Before you, I’d catch a fish from time to time, but I needed someone to show me how to bait my hook in this one way.
Most everything you said in the rehearsal room as a director was applicable to life. You said
Let go of what happened last time
And
Start with what you know
And
Don’t expect a response
Our first week rehearsing together, we were outside on a break and you asked me what my character did at night when she couldn’t sleep. I rattled off stuff I thought was super-interesting before I said, “and I feel like she’s the kind of person who . . .”
I kept on, but something I’d said had given you a twitch. Your face was very close to mine and I remember the direction our bodies were facing in the courtyard, all of that.
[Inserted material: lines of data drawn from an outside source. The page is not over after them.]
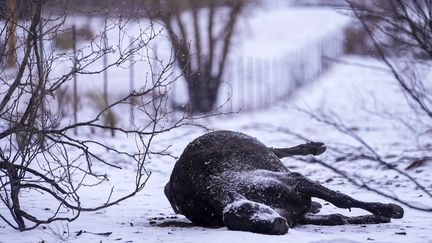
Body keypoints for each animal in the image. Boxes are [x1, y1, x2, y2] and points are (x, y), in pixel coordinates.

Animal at [164, 132, 404, 234]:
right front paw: (379, 217)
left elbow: (341, 200)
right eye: (242, 224)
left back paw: (314, 147)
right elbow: (337, 217)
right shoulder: (299, 213)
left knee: (277, 150)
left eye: (251, 209)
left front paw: (390, 209)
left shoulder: (297, 181)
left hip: (261, 148)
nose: (278, 226)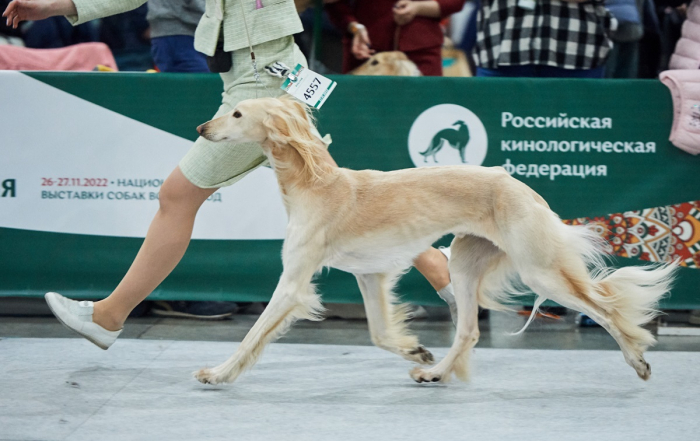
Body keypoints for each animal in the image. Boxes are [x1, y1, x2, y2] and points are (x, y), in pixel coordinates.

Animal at [194, 97, 676, 384]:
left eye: (237, 114)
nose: (201, 128)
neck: (316, 184)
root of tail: (521, 186)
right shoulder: (369, 275)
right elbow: (378, 334)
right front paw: (416, 350)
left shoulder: (294, 282)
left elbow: (253, 334)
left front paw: (218, 373)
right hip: (463, 264)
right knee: (468, 331)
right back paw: (437, 373)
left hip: (539, 271)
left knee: (606, 309)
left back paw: (638, 359)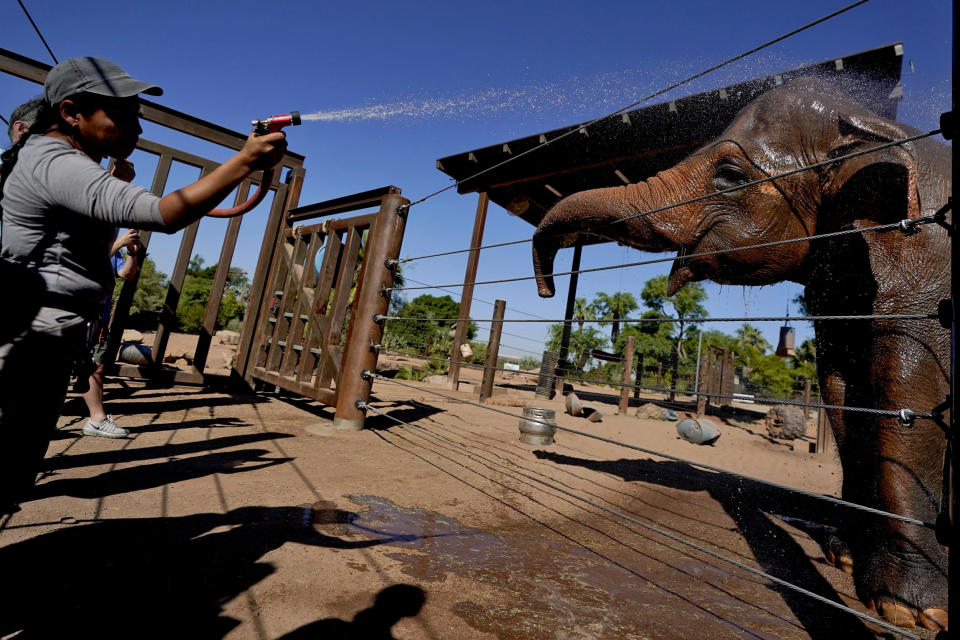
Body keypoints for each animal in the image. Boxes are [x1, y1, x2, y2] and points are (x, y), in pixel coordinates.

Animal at [532, 79, 952, 632]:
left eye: (730, 175)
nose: (546, 290)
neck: (868, 121)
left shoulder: (924, 268)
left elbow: (908, 392)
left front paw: (911, 611)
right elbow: (843, 394)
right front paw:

You put that one finger up, the index that you always gestured with by making those swirls in the air by your breastbone, like a kid swinging chewed-up gum around his finger, or the guy with headphones when you’re on television signaling to you to
WRAP IT UP.
I don’t know what that was about but I always found it endearing. Your fingers were small for a man, almost delicate, but your pirate’s swarthy complexion and that long wavy dark hair gave you an air of exotic sensuality. Had I met you in Paris, or Florence, I’m sure I would have asked you if you spoke English before launching in.